Tal vez el foco de la discusión debiera centrarse, más bien, en el papel del representante de los colombianos en el exterior. En la actualidad es Juan David Vélez, un disciplinado militante del uribismo más cerril y defensor a ultranza del gobierno de Trump. Es un anfibio político, porque puede hacer proselitismo uribista a nombre de los colombianos, y se emplea a fondo, de manera pública en todas las redes sociales, en una campaña en Estados Unidos por la reelección de Trump, sin que la ley colombiana se lo prohíba.

Vélez y sus copartidarios en Miami, bajo el ala protectora de Uribe, introdujeron con éxito el término “castrochavismo”, los republicanos se lo apropiaron, y fue una especie de abracadabra para demonizar a los demócratas.

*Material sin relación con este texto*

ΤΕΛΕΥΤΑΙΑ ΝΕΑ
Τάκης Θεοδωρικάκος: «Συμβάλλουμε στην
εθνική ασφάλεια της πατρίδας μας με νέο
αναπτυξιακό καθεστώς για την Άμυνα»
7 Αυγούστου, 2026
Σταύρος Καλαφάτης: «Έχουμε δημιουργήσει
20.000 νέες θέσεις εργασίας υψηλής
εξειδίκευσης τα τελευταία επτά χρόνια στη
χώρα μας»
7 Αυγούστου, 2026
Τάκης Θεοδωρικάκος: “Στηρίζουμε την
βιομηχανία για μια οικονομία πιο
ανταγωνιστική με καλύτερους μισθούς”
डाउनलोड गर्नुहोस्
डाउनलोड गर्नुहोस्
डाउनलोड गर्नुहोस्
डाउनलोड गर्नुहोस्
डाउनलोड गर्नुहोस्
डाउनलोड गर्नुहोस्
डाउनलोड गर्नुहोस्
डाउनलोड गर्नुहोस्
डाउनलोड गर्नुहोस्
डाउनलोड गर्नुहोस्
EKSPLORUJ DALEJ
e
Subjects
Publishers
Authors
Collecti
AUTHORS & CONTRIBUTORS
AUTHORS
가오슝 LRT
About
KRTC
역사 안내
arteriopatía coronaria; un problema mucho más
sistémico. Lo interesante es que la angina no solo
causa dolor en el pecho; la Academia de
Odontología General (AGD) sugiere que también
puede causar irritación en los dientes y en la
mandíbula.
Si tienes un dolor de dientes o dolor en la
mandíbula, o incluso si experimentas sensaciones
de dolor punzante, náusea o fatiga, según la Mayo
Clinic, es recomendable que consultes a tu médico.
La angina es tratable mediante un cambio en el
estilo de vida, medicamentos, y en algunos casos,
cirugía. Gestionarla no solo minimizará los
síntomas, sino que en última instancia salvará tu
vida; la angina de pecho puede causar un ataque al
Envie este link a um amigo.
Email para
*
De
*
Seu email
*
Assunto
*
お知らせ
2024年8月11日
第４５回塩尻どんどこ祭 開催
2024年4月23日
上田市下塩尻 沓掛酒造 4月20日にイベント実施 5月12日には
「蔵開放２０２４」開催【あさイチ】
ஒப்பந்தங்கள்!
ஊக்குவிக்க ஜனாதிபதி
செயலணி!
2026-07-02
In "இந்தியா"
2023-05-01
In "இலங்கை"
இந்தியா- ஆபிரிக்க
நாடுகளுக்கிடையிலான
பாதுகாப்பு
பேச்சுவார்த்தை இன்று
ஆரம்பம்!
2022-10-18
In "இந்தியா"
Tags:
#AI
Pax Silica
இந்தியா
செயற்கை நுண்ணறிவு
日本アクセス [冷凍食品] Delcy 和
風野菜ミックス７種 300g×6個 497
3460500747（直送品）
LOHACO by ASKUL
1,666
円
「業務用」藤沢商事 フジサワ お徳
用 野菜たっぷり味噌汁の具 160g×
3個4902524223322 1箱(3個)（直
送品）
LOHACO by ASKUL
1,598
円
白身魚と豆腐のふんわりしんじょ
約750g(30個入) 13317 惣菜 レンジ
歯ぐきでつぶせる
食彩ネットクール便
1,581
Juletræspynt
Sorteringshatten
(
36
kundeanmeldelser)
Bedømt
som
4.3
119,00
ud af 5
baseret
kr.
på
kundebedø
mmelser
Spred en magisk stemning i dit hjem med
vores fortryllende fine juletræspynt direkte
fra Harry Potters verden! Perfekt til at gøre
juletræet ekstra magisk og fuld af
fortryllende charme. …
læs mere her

Es claro: si la madre Teresa de Calcuta decidiera lanzarse con las banderas de Biden en Florida, le aplicarían sin más el remoquete de comunista y socialista, títere de los “Castro y Maduro”.

La unión de polarizaciones – en Colombia y Estados Unidos – más el hecho de que por primera vez en la historia del Partido Demócrata un precandidato a la presidencia se declaró socialista (no importa si de lo que Bernie Sanders estaba hablando era de socialdemocracia), funcionaron muy bien para, por lo menos en el sur de la Florida, quitarle fuerza a la candidatura de Biden. Pero en el resto del Estado, su derrota fue producto de otros factores. No olvidar el detalle que el exvicepresidente ganó en los demás estados péndulo, y en Arizona y Georgia, antiguos bastiones republicanos. Y que el próximo 20 de enero se posesiona como el cuadragésimo sexto presidente de Estados Unidos.

¿Es sano para la diplomacia colombiana, para su política exterior, tener a un representante elegido por el voto de los colombianos que viven en otras naciones, actuando como una rueda suelta, buscando réditos políticos para su jefe (en este caso, Uribe) y metiendo los asuntos internos de su país en la arenga electoral venenosa y antidemocrática de Trump? ¿No debiera existir una prohibición clara para que ese representante no pueda apoyar de manera pública a candidatos o movimientos de otros países, así, como en el caso de Vélez, sea ciudadano estadounidense con el derecho a votar por el partido o líder de su preferencia?

La gran pregunta es ¿cómo hará la extrema derecha, representada por Duque en el gobierno, y por el uribismo en el Congreso, para dialogar con una nueva administración gringa muy distinta a la improvisación, falta de objetivos y de principios de la era Trump? Y de verdad que, a pesar de todo el escándalo por la “injerencia de Colombia en las elecciones de Estados Unidos” (un clásico de nuestro tropicalismo), poco o nada tendrán que ver en esa discusión los voticos que Biden perdió de los colombianos en Miami.